Cette phrase, cet aveu, résonna dans sa tête un millier de fois, comme réfléchie par les miroirs du bureau du Doc.
Luna avait conscience de toute l'exactitude des paroles d'Aleksis Cole. Elle savait, c'était pour ça qu'elle était là, qu'elle bataillait pour maintenir le pont fragil qu'elle entretenait encore avec le monde extérieur, à l'abri de Clarence Millet. Pour suffisamment longtemps, espérait-elle encore. Clarence Millet l'inscrirait sans doute dans son dossier comme seule preuve nécessaire à sa folie : elle avait cru pouvoir le tromper, lui cacher des choses. Elle avait tenté de lui faire perdre le contrôle quasi-total qu'il maintenait sur ses patients. Sur le centre tout entier. Elle avait défier le Lion.
Cole ne croyait pas à son espoir. Quoi de plus normal quand on est enfermé avec le Doc ? Luna frissona lorsque le jeune homme évoqua les séances de "thérapie" avec lui. Elle ne pouvait peut-être même pas imaginer l'horreur que ça devait être pour le jeune patient, sourie privilégiée de leur tortionnaire. Le Lion adorait jouer avec la nourriture.

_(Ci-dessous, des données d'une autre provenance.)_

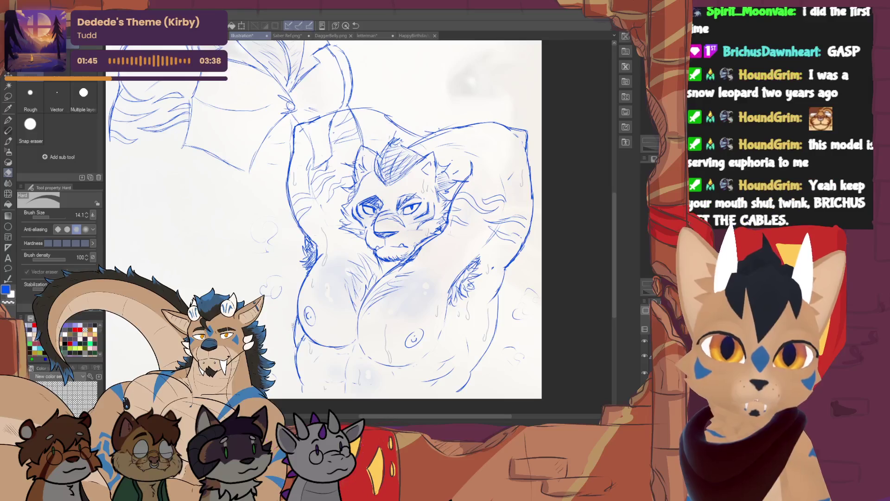
key(p)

A cette pensée, la jeune femme eut envie de vomir.

Mais lorsque Cole prononça ses derniers mots, Luna plongea littéralement dans le noir :
"Le seul moyen moyen d'être libre serait qu'il meurt"

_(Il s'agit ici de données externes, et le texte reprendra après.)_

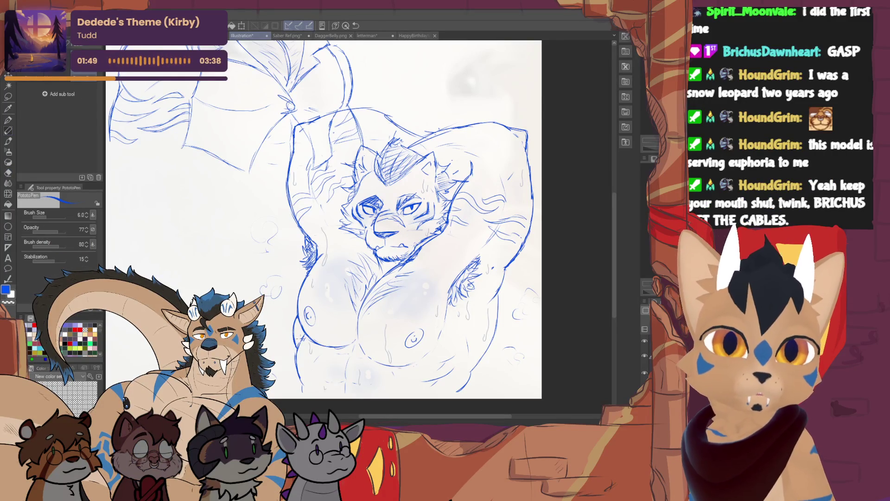
drag(325, 218, 243, 195)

Elle entendit presque le bruit dans sa tête lorsque son cœur eu un sursaut. Un bruit de miroir brisé. Une douleur cruelle s'insinua dans sa poitrine sous la forme d'un fauve sombre en train de tailler une plaie béante dans sa cage thoracique avec ses griffes. La jeune femme aurait voulu détournait la tête, sentant les larmes venir, mais elle ne pouvait se détacher du jeune homme. Black out. Quelqu'un venait d'appuyer brutalement sur "stop", coupant brusquement le film.
Glacée, vide, elle serra ses bras autour d'elle à la recherche d'une protection.
*Tuer Clarence Millet ?*
Impensable !
Et pourtant, la confession du jeune homme avait trouvé un écho en elle.
Elle y avait pensé...
Elle y avait pensé, elle aussi.
Mais elle savait. Elle avait beau s'être placée comme la Némesis du Doc, elle savait qu'elle ne pourrait jamais le haïr suffisamment.

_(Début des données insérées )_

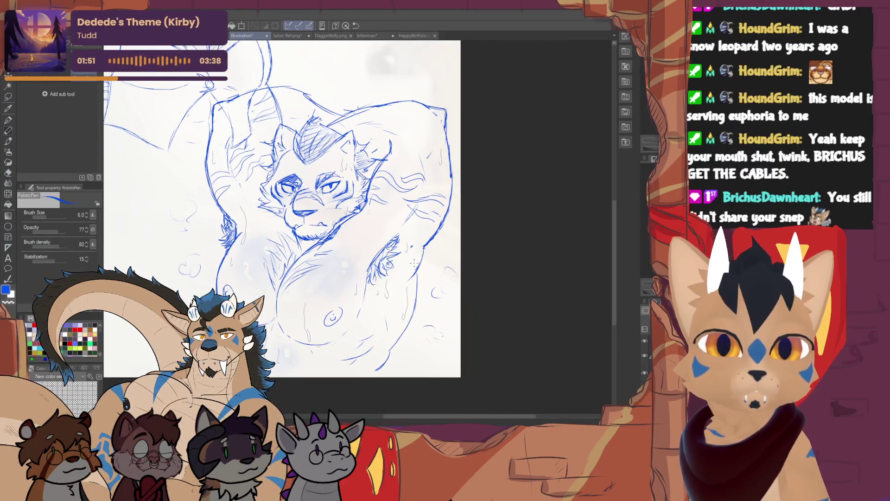
key(e)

Des larmes silencieuses coulèrent sur ses joues, qu'elle fit disparaître aussitôt. Ce n'était pas pour Cole qu'elle pleurait. Pas pour les patients. C'était pour Clarence ! La jeune femme en resta pétrifiée d'horreur.
Luna avait toujours voulu sauver tout le monde. Luna avait voulu sauver les patients de Clarence Millet, et sauver Clarence Millet de lui-même. Malgré elle. En un instant, la dernière once d'espoir qu'elle avait follement conservé se volatilisa.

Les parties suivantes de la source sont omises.